Exercise directions –
Output the lines below as a JSON list of strings, with one string per line and blank lines left out.

Collected data –
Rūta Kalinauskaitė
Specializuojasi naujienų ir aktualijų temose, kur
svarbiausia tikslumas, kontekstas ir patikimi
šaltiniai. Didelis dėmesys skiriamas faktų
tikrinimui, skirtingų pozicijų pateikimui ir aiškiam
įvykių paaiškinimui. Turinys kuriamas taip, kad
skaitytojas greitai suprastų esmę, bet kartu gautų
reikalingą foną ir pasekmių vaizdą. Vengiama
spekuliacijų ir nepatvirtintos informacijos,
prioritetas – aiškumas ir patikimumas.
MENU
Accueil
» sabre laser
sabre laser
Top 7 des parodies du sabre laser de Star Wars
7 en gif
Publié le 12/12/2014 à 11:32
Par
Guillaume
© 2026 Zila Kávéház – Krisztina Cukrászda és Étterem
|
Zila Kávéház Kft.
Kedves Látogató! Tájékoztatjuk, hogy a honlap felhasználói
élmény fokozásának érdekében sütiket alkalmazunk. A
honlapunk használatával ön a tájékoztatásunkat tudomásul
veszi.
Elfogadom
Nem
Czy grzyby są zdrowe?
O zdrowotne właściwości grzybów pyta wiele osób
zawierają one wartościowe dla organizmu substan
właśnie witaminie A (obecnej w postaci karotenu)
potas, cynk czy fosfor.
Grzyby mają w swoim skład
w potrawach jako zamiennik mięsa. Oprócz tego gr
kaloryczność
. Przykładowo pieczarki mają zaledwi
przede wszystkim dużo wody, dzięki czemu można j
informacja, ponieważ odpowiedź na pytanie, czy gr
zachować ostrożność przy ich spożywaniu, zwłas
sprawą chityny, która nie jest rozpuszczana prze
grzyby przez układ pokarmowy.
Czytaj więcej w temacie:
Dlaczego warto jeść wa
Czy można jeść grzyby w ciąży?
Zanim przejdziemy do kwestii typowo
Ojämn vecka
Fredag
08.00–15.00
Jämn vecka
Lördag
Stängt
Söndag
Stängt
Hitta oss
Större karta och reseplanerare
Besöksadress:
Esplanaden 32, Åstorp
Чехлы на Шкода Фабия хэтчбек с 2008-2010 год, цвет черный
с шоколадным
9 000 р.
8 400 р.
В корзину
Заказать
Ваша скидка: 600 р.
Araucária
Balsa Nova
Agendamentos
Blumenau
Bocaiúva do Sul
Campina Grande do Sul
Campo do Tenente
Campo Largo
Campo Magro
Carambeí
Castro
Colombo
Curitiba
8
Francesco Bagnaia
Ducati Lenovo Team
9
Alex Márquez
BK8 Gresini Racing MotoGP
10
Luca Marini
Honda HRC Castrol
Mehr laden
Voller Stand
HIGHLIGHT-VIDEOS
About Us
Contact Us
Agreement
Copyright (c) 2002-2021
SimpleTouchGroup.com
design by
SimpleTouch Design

Exercise output –
[
  "Rūta Kalinauskaitė",
  "Specializuojasi naujienų ir aktualijų temose, kur",
  "svarbiausia tikslumas, kontekstas ir patikimi",
  "šaltiniai. Didelis dėmesys skiriamas faktų",
  "tikrinimui, skirtingų pozicijų pateikimui ir aiškiam",
  "įvykių paaiškinimui. Turinys kuriamas taip, kad",
  "skaitytojas greitai suprastų esmę, bet kartu gautų",
  "reikalingą foną ir pasekmių vaizdą. Vengiama",
  "spekuliacijų ir nepatvirtintos informacijos,",
  "prioritetas – aiškumas ir patikimumas.",
  "MENU",
  "Accueil",
  "» sabre laser",
  "sabre laser",
  "Top 7 des parodies du sabre laser de Star Wars",
  "7 en gif",
  "Publié le 12/12/2014 à 11:32",
  "Par",
  "Guillaume",
  "© 2026 Zila Kávéház – Krisztina Cukrászda és Étterem",
  "|",
  "Zila Kávéház Kft.",
  "Kedves Látogató! Tájékoztatjuk, hogy a honlap felhasználói",
  "élmény fokozásának érdekében sütiket alkalmazunk. A",
  "honlapunk használatával ön a tájékoztatásunkat tudomásul",
  "veszi.",
  "Elfogadom",
  "Nem",
  "Czy grzyby są zdrowe?",
  "O zdrowotne właściwości grzybów pyta wiele osób",
  "zawierają one wartościowe dla organizmu substan",
  "właśnie witaminie A (obecnej w postaci karotenu)",
  "potas, cynk czy fosfor.",
  "Grzyby mają w swoim skład",
  "w potrawach jako zamiennik mięsa. Oprócz tego gr",
  "kaloryczność",
  ". Przykładowo pieczarki mają zaledwi",
  "przede wszystkim dużo wody, dzięki czemu można j",
  "informacja, ponieważ odpowiedź na pytanie, czy gr",
  "zachować ostrożność przy ich spożywaniu, zwłas",
  "sprawą chityny, która nie jest rozpuszczana prze",
  "grzyby przez układ pokarmowy.",
  "Czytaj więcej w temacie:",
  "Dlaczego warto jeść wa",
  "Czy można jeść grzyby w ciąży?",
  "Zanim przejdziemy do kwestii typowo",
  "Ojämn vecka",
  "Fredag",
  "08.00–15.00",
  "Jämn vecka",
  "Lördag",
  "Stängt",
  "Söndag",
  "Stängt",
  "Hitta oss",
  "Större karta och reseplanerare",
  "Besöksadress:",
  "Esplanaden 32, Åstorp",
  "Чехлы на Шкода Фабия хэтчбек с 2008-2010 год, цвет черный",
  "с шоколадным",
  "9 000 р.",
  "8 400 р.",
  "В корзину",
  "Заказать",
  "Ваша скидка: 600 р.",
  "Araucária",
  "Balsa Nova",
  "Agendamentos",
  "Blumenau",
  "Bocaiúva do Sul",
  "Campina Grande do Sul",
  "Campo do Tenente",
  "Campo Largo",
  "Campo Magro",
  "Carambeí",
  "Castro",
  "Colombo",
  "Curitiba",
  "8",
  "Francesco Bagnaia",
  "Ducati Lenovo Team",
  "9",
  "Alex Márquez",
  "BK8 Gresini Racing MotoGP",
  "10",
  "Luca Marini",
  "Honda HRC Castrol",
  "Mehr laden",
  "Voller Stand",
  "HIGHLIGHT-VIDEOS",
  "About Us",
  "Contact Us",
  "Agreement",
  "Copyright (c) 2002-2021",
  "SimpleTouchGroup.com",
  "design by",
  "SimpleTouch Design"
]